§ **Text under study**:
● ● ● ●
The Unspeakable by Meghan Daum

unspeakableIn addition to parenthood, dating seemingly incompatible men, and lesbianism, Meghan Daum’s fascinations include the Canadian painter and composer Joni Mitchell, who taught Meghan that, if you don’t “write from a place of excruciating candor, you’ve written nothing.”

If candor is a measure of success, then Daum has certainly written something.

The Unspeakable: And Other Subjects of Discussion opens with Daum’s life-long irritation with her mother and her ambivalence toward her mother’s untimely death. Daum and her mother repeat a cycle: Daum’s mother detested her own mom and was too, physically repulsed by the woman that gave her life.

Daum examines her thoughts, reactions, beliefs, and inclinations around relationships, family, and stereotypical gender roles. Daum is neither martyr nor saint and her essays are interesting precisely because she’s willing examine herself and her own (sometimes ham-fisted) actions to uncover the truth about herself. The Unspeakable is both harrowing and hilarious.

Harrowing:

For my mother’s entire life, her mother was less a mother than splintered bits of shrapnel she carried around in her body, sharp, rusty debris that threatened to puncture an organ if she turned a certain way.

Hilarious:

To try to explain to a 13-year-old the importance of leaving a callback number is essentially to bathe yourself in sepia tint.

I found myself relating to Daum on more than one level. She connects more easily with dogs than humans, for one, (Hello, sister from another mister.) but I found myself nodding yes as she shared her struggle to be ok with not having children. She, like me, wanted to want to have kids, but eventually realized that not having them was the right choice for her. Our reasons differ, though it’s refreshing to read about how someone else came to a similar realization in a world so obsessed with child-rearing.

June and July, 2016

Nocturne by Helen Humphreys

nocturneA “nocturne” is a musical composition inspired by or evocative of the night.

In her memoir of the same name, Helen Humphreys grieves her brother Martin James Humphreys by writing directly to him over 45 chapters — one for every year of his short life.

In July of 2009, after complaining of a backache and some acid reflux, accomplished pianist and composer Martin is diagnosed with stage 4B pancreatic cancer. (There is no 4C.) He dies on December 3rd of the same year.
● ● ● ●
§ **Page-level text extractions**:
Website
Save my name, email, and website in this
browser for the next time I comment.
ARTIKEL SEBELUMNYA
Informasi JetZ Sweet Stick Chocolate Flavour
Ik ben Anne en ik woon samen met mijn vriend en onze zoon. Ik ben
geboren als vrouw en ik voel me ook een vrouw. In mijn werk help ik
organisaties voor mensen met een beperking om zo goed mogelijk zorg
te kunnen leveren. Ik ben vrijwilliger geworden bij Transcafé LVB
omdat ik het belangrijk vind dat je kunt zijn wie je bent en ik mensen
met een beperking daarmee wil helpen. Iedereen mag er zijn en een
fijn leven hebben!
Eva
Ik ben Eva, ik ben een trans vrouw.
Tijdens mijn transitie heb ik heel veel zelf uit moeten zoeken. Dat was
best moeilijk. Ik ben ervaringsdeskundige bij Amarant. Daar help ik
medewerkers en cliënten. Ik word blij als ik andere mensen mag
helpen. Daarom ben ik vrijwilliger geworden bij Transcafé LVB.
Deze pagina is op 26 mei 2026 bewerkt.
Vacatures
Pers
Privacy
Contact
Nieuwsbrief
● ● ● ●
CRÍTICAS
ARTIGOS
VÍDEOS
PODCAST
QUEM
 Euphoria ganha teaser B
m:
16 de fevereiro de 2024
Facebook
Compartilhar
● ● ● ●
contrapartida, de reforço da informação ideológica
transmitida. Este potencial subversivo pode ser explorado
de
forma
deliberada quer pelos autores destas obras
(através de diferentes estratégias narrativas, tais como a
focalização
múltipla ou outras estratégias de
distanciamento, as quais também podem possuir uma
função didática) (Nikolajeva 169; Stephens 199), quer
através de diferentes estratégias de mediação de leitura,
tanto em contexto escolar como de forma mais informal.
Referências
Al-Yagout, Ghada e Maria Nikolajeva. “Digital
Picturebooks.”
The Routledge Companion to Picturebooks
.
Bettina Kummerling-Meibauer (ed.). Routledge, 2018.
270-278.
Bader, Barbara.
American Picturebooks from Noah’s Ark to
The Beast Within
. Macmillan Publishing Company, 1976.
● ● ● ●
§ **Study questions**:
A – In the book reviews, how many chapters does Helen Humphreys write to her brother in Nocturne?
B – Rewrite the book reviews from "Daum examines her" down to "in sepia tint.", swapping "shrapnel" for "glass".
C – Write the next part of the book reviews, going on from the final sentence about Nocturne.

§ **Results of the tasks**:
A – 45 chapters, one for every year of his short life.

B –
Daum examines her thoughts, reactions, beliefs, and inclinations around relationships, family, and stereotypical gender roles. Daum is neither martyr nor saint and her essays are interesting precisely because she’s willing examine herself and her own (sometimes ham-fisted) actions to uncover the truth about herself. The Unspeakable is both harrowing and hilarious.

Harrowing:

For my mother’s entire life, her mother was less a mother than splintered bits of glass she carried around in her body, sharp, rusty debris that threatened to puncture an organ if she turned a certain way.

Hilarious:

To try to explain to a 13-year-old the importance of leaving a callback number is essentially to bathe yourself in sepia tint.

C –
Pancreatic cancer is an especially aggressive beast. My mother-in-law died of the same disease almost as quickly as Martin (diagnosed in April, 1997, after being unable to beat a persistent cold, she passed in October of the same year). You are well and then you are terminal. She died only four years into our marriage. One of my biggest regrets is the time I didn’t get to spend with her — she was a beautiful human being.

This book is close to home in more ways than one. Martin dies at age 45 — the very age I am now. Helen Humphreys grieves her one and only younger brother intensely. The existence of  such a profound and loving brother / sister relationship, at this point in my life, is completely foreign to me. My younger brother (born the very same day a decade after Martin James Humphreys) has been estranged from my parents for almost a decade. Either one of us could die of pancreatic cancer in between the superficial birthday and Christmas greetings we exchange and the other would never even know, much less grieve. Their friendship and intimacy is like a foreign language being spoken before my eyes: it’s baffling and incomprehensible to me.

Helen Humphreys sees the absence of her brother everywhere she looks. She quotes American composer John Cage, whose words ring true to me as my thoughts return to my own brother, who’s alive, but essentially gone:

“What we hear is determined by our own emptiness, our own receptivity; we receive to the extent that we are empty to do so.”

— John Cage

Nocturne took me on a voyage to a foreign land I didn’t expect to enter; I read it in 24 hours — perhaps my version of language immersion.